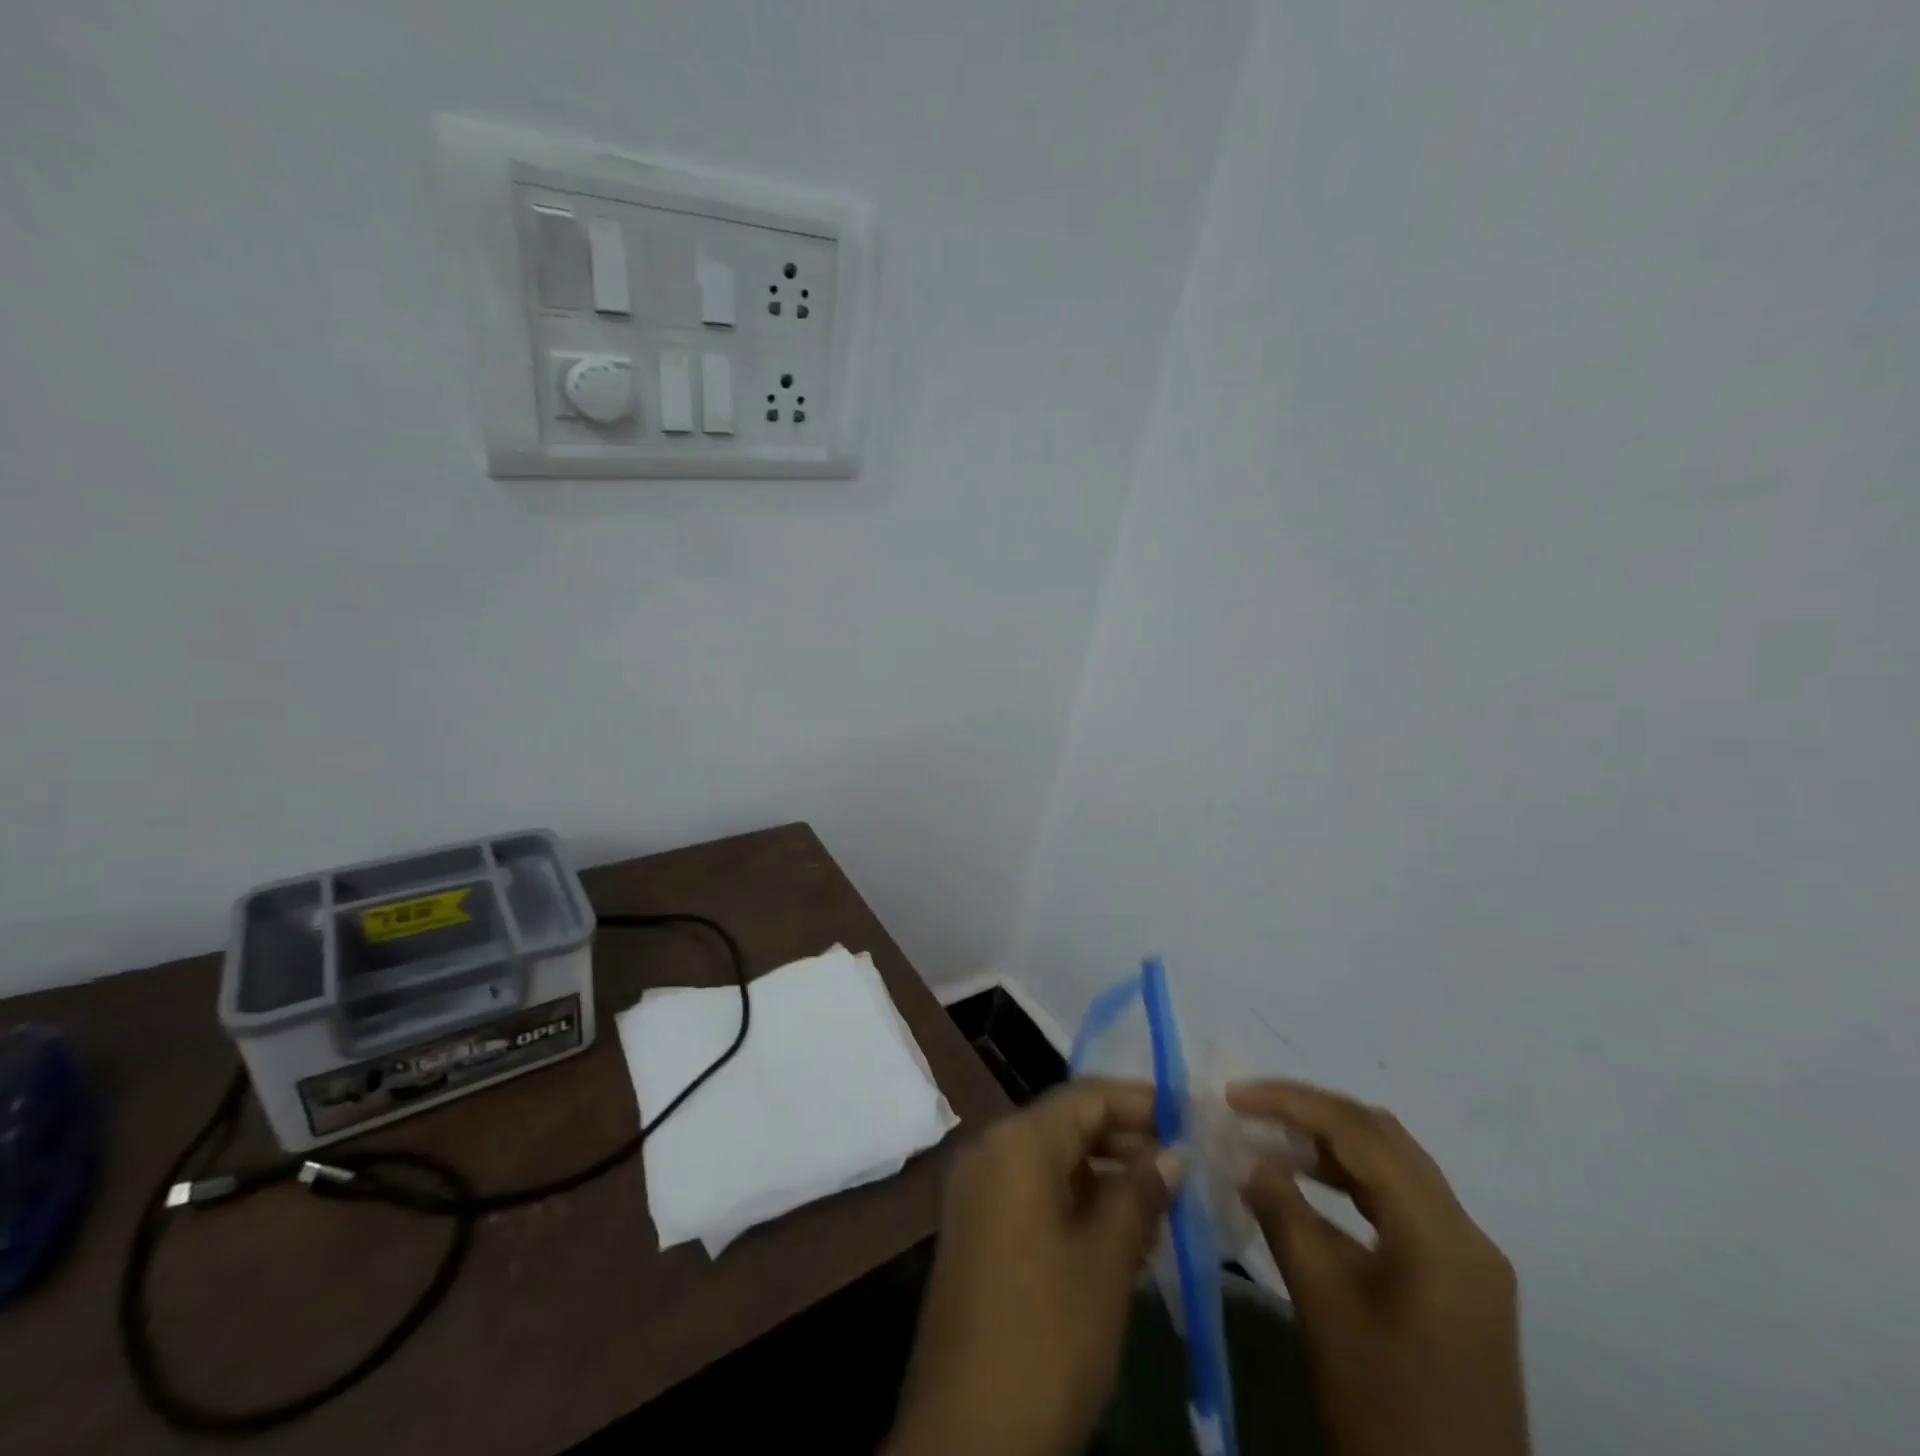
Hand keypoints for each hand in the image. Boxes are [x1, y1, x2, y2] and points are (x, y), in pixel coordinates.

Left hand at [886, 1083, 1180, 1455]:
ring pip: (1053, 1161)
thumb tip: (1173, 1153)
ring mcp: (978, 1191)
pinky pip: (1034, 1193)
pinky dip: (1077, 1201)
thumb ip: (1140, 1194)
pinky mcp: (977, 1230)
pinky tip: (1122, 1234)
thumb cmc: (1047, 1336)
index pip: (1087, 1096)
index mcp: (1016, 1142)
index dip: (1141, 1101)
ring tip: (1164, 1203)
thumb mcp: (1106, 1261)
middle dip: (1127, 1139)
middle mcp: (990, 1151)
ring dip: (1106, 1174)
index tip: (1191, 1115)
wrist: (967, 1438)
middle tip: (1185, 1163)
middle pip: (1067, 1124)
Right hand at [1229, 1081, 1529, 1455]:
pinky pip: (1399, 1205)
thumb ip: (1285, 1219)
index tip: (1233, 1096)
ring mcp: (1467, 1260)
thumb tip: (1252, 1160)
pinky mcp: (1458, 1284)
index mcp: (1440, 1234)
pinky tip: (1307, 1188)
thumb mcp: (1324, 1309)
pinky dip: (1350, 1183)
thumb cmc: (1386, 1411)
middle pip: (1382, 1138)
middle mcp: (1464, 1232)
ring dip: (1330, 1144)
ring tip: (1270, 1139)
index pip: (1359, 1132)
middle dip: (1312, 1112)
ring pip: (1393, 1167)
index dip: (1291, 1102)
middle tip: (1250, 1109)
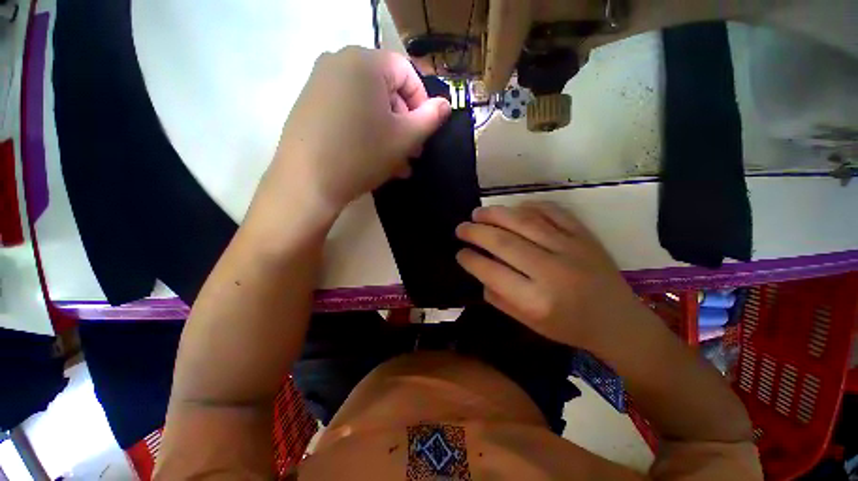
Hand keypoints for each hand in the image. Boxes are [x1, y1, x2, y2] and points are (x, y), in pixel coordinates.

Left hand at [263, 47, 451, 216]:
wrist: (307, 182)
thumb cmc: (362, 155)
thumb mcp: (404, 138)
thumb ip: (430, 118)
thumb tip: (445, 105)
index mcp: (364, 62)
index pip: (407, 72)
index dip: (422, 103)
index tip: (425, 132)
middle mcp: (339, 62)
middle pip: (386, 90)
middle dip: (405, 124)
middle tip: (413, 153)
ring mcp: (320, 84)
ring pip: (368, 106)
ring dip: (389, 134)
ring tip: (399, 164)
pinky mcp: (311, 105)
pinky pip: (349, 113)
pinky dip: (367, 132)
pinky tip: (376, 160)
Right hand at [455, 202, 644, 349]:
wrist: (618, 321)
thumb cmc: (568, 327)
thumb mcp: (527, 322)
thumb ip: (498, 296)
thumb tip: (479, 267)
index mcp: (536, 300)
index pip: (491, 271)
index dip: (470, 259)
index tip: (459, 252)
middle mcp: (551, 270)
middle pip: (503, 242)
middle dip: (475, 232)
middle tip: (461, 228)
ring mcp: (570, 248)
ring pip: (524, 221)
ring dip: (495, 214)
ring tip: (478, 213)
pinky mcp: (584, 235)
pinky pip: (552, 211)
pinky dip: (529, 206)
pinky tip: (514, 209)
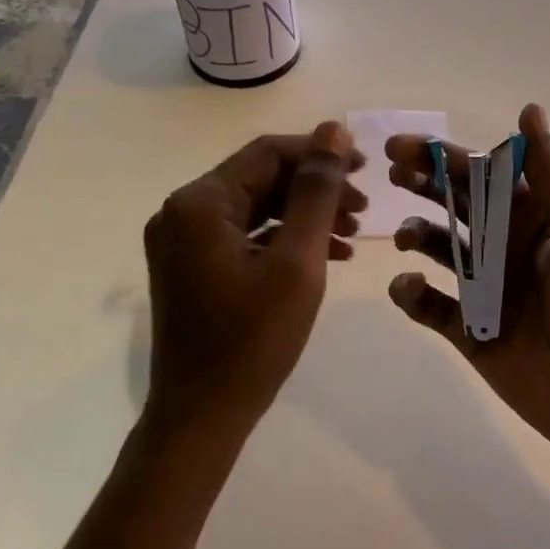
§
Full copy, no pictures: write out each line of the data exactly as it stands.

Answer to this problem:
Hand keypoints for each hand in the image. Boxes are [x1, y1, x2, y2] and points are (x, y), in pixel coordinates.

Left hand at [886, 1083, 1180, 1455]:
ring pip: (1053, 1161)
thumb tip: (1173, 1153)
ring mcp: (978, 1191)
pinky pip: (1034, 1193)
pinky dip: (1077, 1201)
thumb ip: (1140, 1194)
pinky mcp: (977, 1230)
pinky tip: (1122, 1234)
thumb cmc: (1047, 1336)
index pip: (1087, 1096)
index mcp: (1016, 1142)
index dip: (1141, 1101)
ring tip: (1164, 1203)
thumb mcp: (1106, 1261)
middle dip: (1127, 1139)
middle mcp: (990, 1151)
ring dip: (1106, 1174)
index tip: (1191, 1115)
wrist: (967, 1438)
middle tip: (1185, 1163)
middle pip: (1067, 1124)
Right hand at [1229, 1081, 1529, 1455]:
pinky pip: (1399, 1205)
thumb ip: (1285, 1219)
index tip: (1233, 1096)
ring mcp: (1467, 1260)
thumb tip: (1252, 1160)
pinky mcp: (1458, 1284)
index mcp: (1440, 1234)
pinky tip: (1307, 1188)
thumb mcp: (1324, 1309)
pinky dip: (1350, 1183)
thumb cmc: (1386, 1411)
middle pip: (1382, 1138)
middle mcp: (1464, 1232)
ring dip: (1330, 1144)
ring tip: (1270, 1139)
index pip: (1359, 1132)
middle dip: (1312, 1112)
ring pip: (1393, 1167)
index dip: (1291, 1102)
middle tip: (1250, 1109)
Hand keypoints for each hand in the image. Boxes are [x1, y1, x2, y2] and points are (x, y), in pixel coordinates.

Left hand at [263, 47, 451, 216]:
wrist: (307, 182)
thumb cmc: (362, 155)
thumb mcp: (404, 138)
thumb ip: (430, 118)
thumb tip: (445, 105)
index mcp: (364, 62)
index pip: (407, 72)
index dip: (422, 103)
index tip: (425, 132)
middle mcp: (339, 62)
middle pip: (386, 90)
middle dip: (405, 124)
middle tip: (413, 153)
ring mcp: (320, 84)
ring pip: (368, 106)
ring dip: (389, 134)
ring tip: (399, 164)
pinky mcp: (311, 105)
pinky pip: (349, 113)
pinky dip: (367, 132)
pinky tip: (376, 160)
Right hand at [455, 202, 644, 349]:
wrist: (618, 321)
thumb cmc: (568, 327)
thumb mcp: (527, 322)
thumb ip: (498, 296)
thumb tip: (479, 267)
index mcp: (536, 300)
index pip: (491, 271)
index dip: (470, 259)
index tip: (459, 252)
middle mcp: (551, 270)
middle pip: (503, 242)
middle dip: (475, 232)
middle tip: (461, 228)
ring mcp: (570, 248)
ring pip: (524, 221)
ring dip: (495, 214)
ring tip: (478, 213)
pinky mcp: (584, 235)
pinky pip: (552, 211)
pinky dip: (529, 206)
pinky tip: (514, 209)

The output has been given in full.